The fatality was identified as a man in his early 60s, who reportedly suffocated from tear gas fired at the rioters. The riots began when local residents tried to dismantle a fence the IDF erected along the main road to prevent stone-throwing at Jewish vehicles. The riots spread to Tulkarm.

A curfew was imposed on the Jalazoun refugee camp near Ramallah after violent demonstrations.

Curfews also were clamped on refugee camps in the Gaza Strip, after rioting broke out Wednesday. The entire territory was placed under a 24-hour general curfew Sunday and Monday.

Israeli sources claimed that as a result, there were fewer robberies and fewer complaints that nationalist activists were intimidating Arab laborers going to their jobs in Israel.

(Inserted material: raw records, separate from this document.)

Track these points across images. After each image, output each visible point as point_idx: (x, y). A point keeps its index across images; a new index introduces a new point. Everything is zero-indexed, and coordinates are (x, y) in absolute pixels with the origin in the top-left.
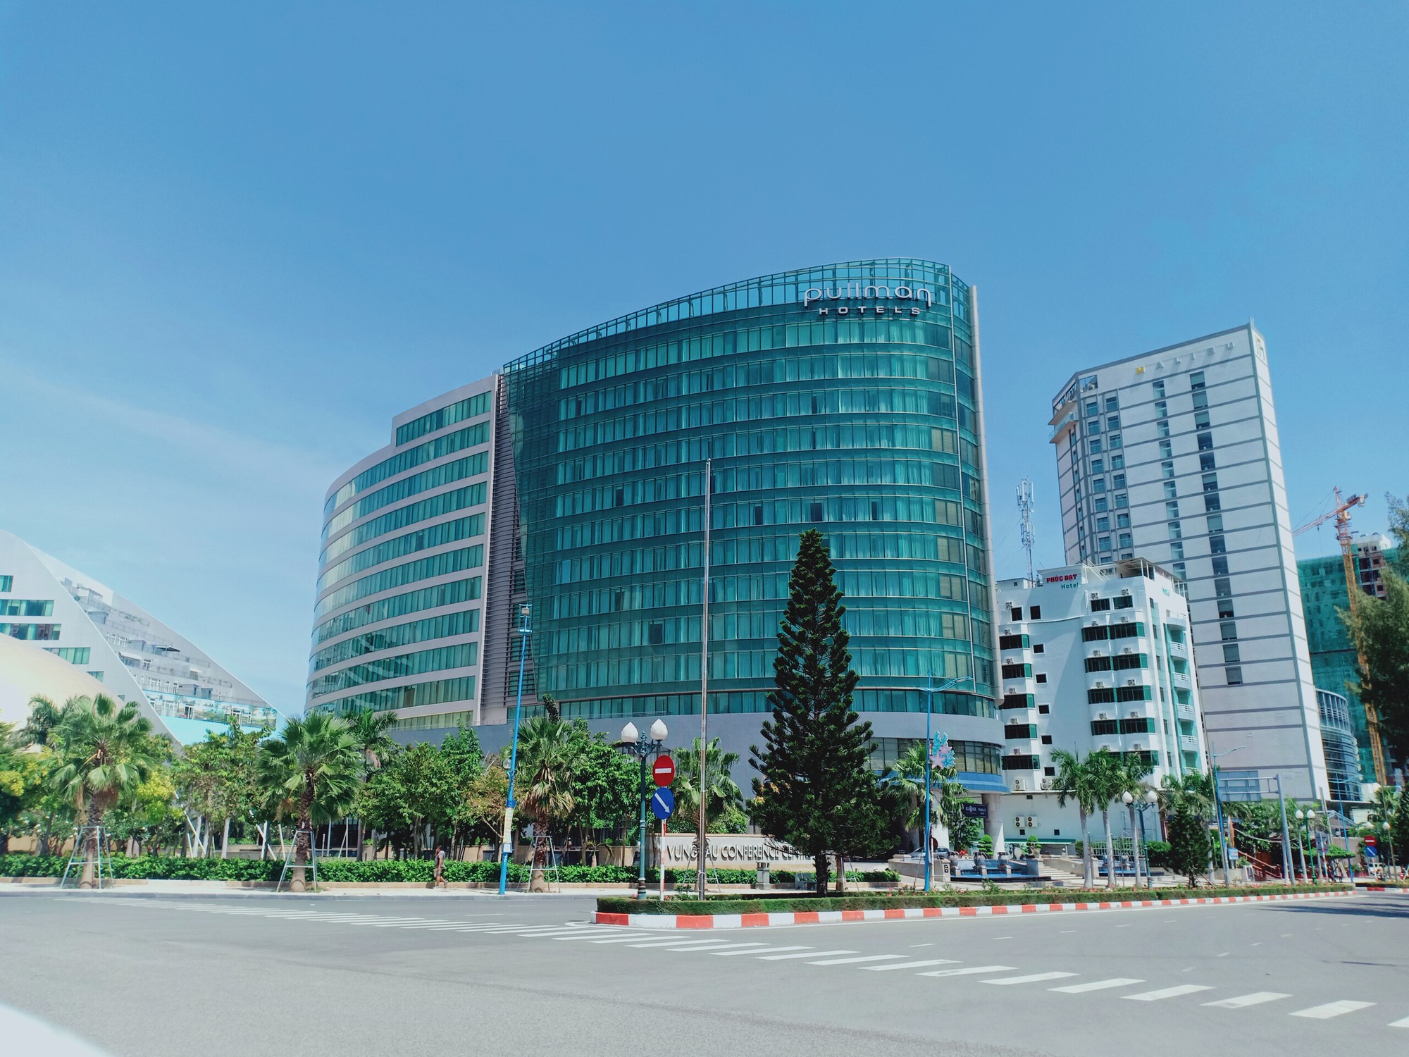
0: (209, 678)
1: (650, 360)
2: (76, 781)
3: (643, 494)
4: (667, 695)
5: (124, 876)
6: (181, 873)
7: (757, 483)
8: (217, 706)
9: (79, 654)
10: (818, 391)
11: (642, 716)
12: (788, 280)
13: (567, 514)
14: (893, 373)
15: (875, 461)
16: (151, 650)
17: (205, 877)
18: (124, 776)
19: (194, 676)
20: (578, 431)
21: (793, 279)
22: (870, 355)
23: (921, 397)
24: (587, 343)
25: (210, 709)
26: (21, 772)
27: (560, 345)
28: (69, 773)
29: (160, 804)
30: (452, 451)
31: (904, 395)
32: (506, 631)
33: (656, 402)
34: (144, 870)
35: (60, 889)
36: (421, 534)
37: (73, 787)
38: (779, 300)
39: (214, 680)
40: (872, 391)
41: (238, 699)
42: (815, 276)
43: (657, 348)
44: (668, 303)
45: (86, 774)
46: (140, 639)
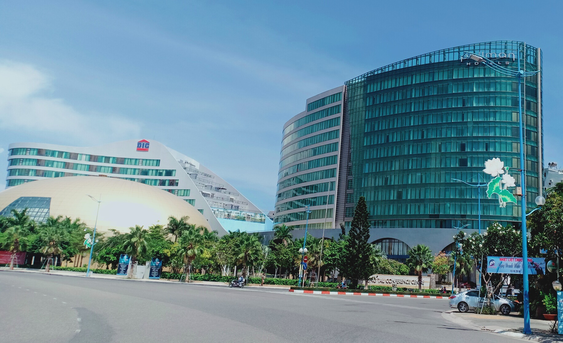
0: (238, 201)
1: (401, 82)
2: (184, 253)
3: (396, 138)
4: (403, 220)
5: (197, 280)
6: (212, 279)
7: (440, 135)
8: (241, 214)
9: (186, 192)
10: (465, 97)
11: (393, 227)
12: (455, 50)
13: (368, 145)
14: (497, 89)
15: (487, 126)
16: (215, 190)
17: (219, 281)
18: (196, 252)
19: (232, 200)
20: (373, 110)
21: (458, 50)
22: (487, 82)
23: (509, 99)
24: (378, 74)
25: (238, 215)
26: (170, 250)
27: (368, 74)
28: (182, 251)
29: (207, 260)
30: (327, 116)
31: (501, 98)
32: (345, 191)
33: (402, 100)
34: (202, 279)
35: (180, 282)
36: (315, 149)
37: (183, 255)
38: (451, 59)
39: (240, 202)
40: (487, 96)
41: (249, 210)
42: (466, 49)
43: (403, 78)
44: (408, 59)
45: (187, 252)
46: (210, 185)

Israel, meanwhile, is resorting increasingly to punitive sanctions against Palestinians who are in the second day of a total general strike in the West Bank. Last week they cut off gasoline supplies to the territories, barred visitors from Jordan, halted export licenses and tightened road checks on cars traveling from the West Bank to the Gaza Strip.

The authorities said the cutoff of overseas telephone connections was a way to prevent instructions from the Palestine Liberation Organization abroad reaching Palestinian activists in the territories.

Meanwhile, the IDF is investigating the possibility that a young Palestinian, Arafat Abdul Aziz Hayouh of the West Bank village of Ein Yabrud, was killed by Jewish settlers.

His body was found in the nearby village of Deir Jarir, near the settlement of Ofra. According to military sources, he was killed by an Uzi machine gun, a weapon used by Jewish settlers. There have been no arrests.